Recorded information>
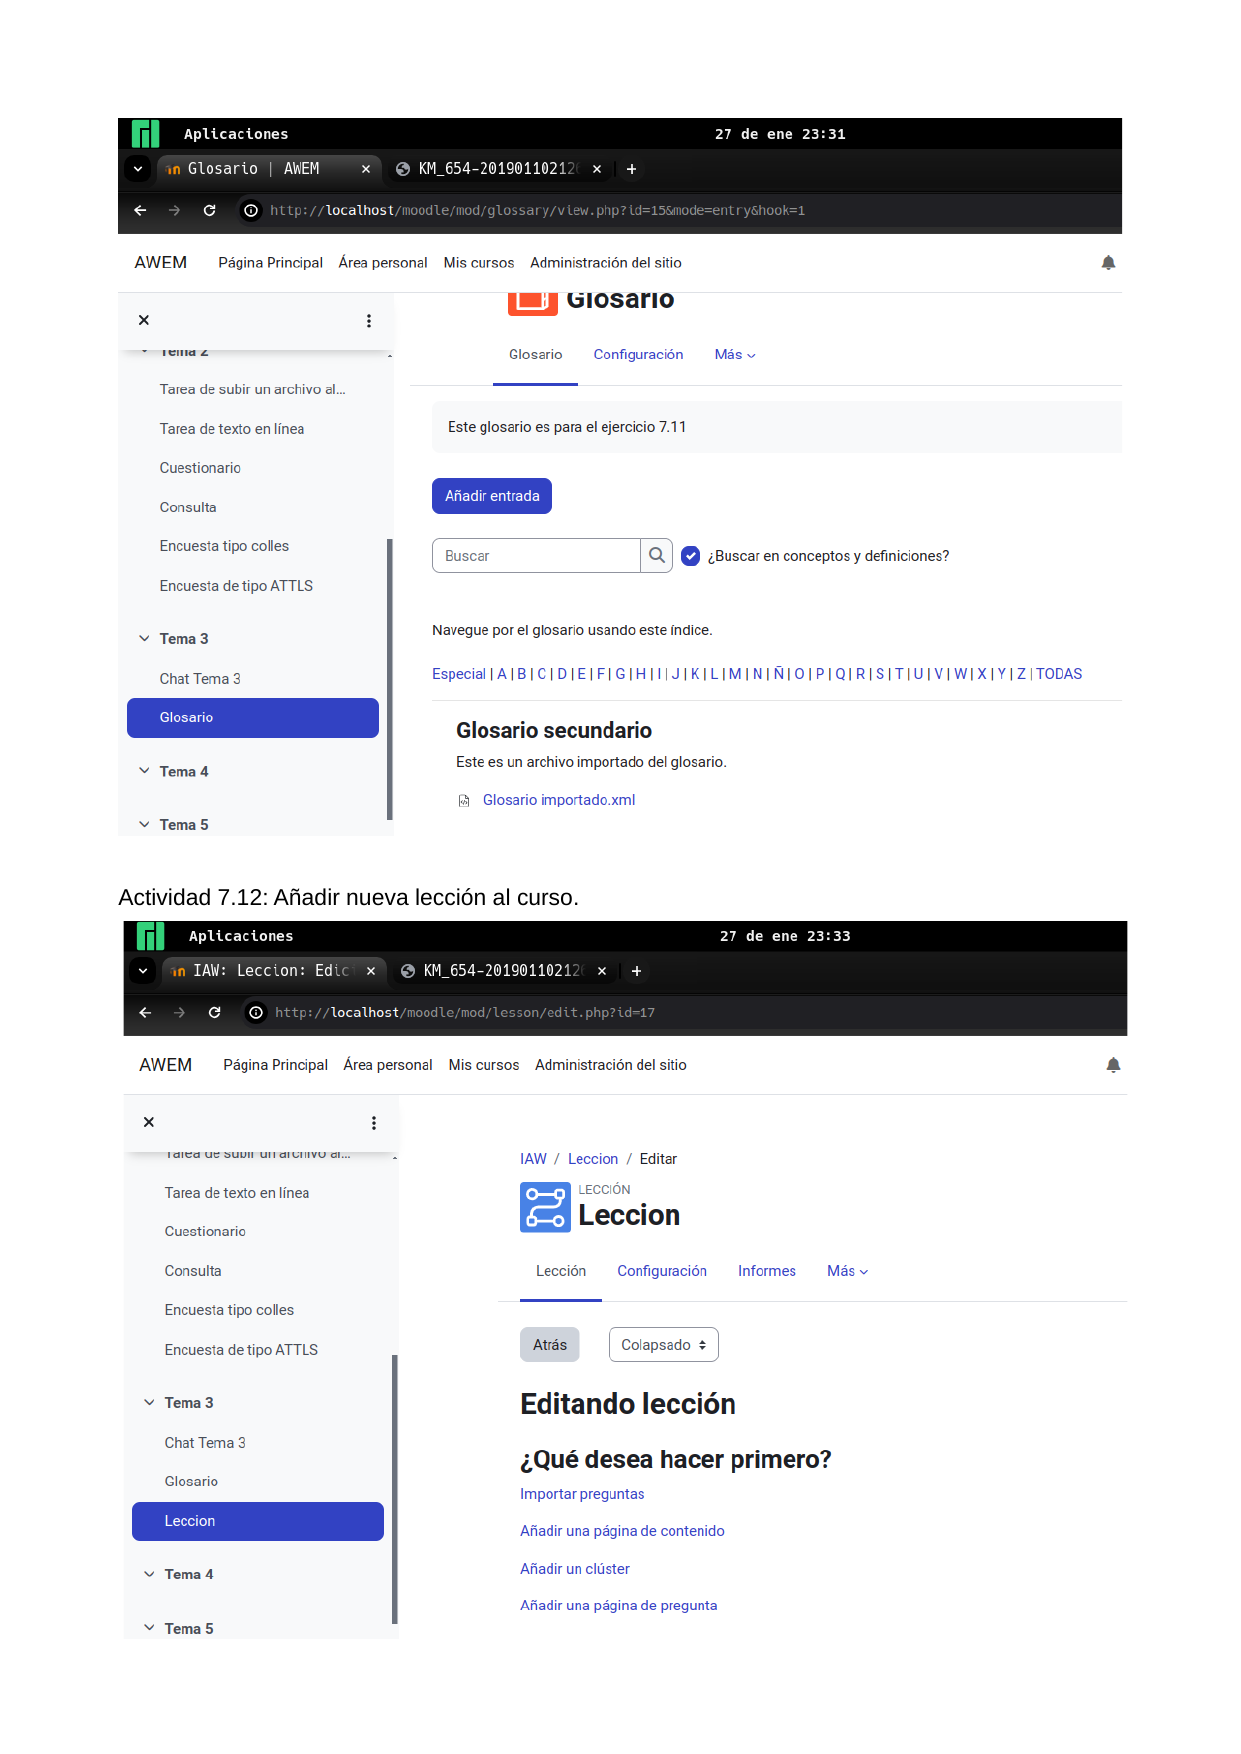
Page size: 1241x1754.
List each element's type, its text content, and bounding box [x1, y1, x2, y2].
---
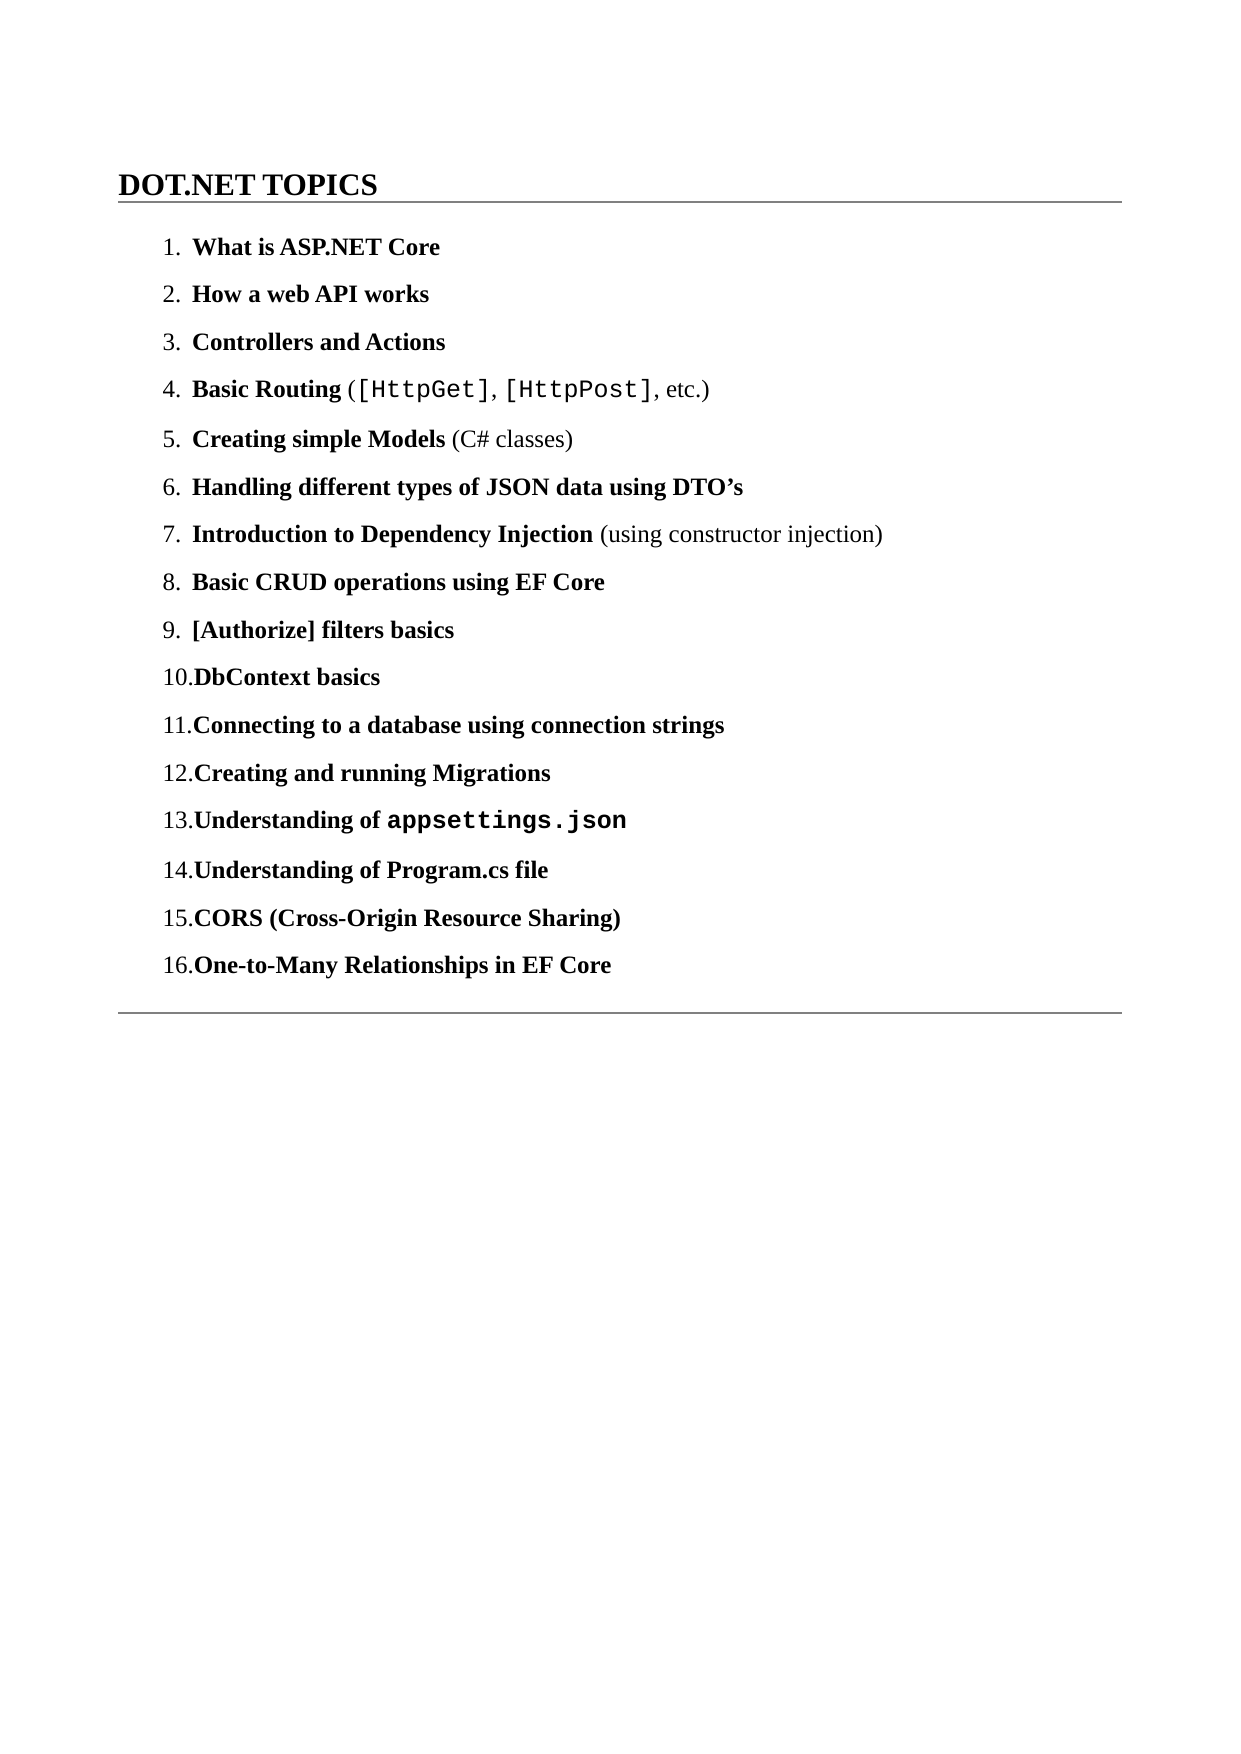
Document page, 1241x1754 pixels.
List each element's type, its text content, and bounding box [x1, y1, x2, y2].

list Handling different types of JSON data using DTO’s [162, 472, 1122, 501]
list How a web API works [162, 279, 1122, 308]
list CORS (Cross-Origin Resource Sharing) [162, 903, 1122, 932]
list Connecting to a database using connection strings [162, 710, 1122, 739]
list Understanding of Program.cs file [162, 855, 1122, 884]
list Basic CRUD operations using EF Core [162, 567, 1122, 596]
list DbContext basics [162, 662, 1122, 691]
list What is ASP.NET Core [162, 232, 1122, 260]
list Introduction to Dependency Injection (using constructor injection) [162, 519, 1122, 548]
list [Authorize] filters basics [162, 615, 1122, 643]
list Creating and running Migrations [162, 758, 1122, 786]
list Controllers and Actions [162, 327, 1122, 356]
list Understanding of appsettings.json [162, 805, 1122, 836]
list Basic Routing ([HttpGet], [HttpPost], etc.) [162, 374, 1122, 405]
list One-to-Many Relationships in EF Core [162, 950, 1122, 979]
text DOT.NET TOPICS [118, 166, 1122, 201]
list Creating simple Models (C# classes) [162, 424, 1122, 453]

Description of the task>
Count the lines in the listing above that contain the word "Creating", and give only the number.

Result of this exercise>
2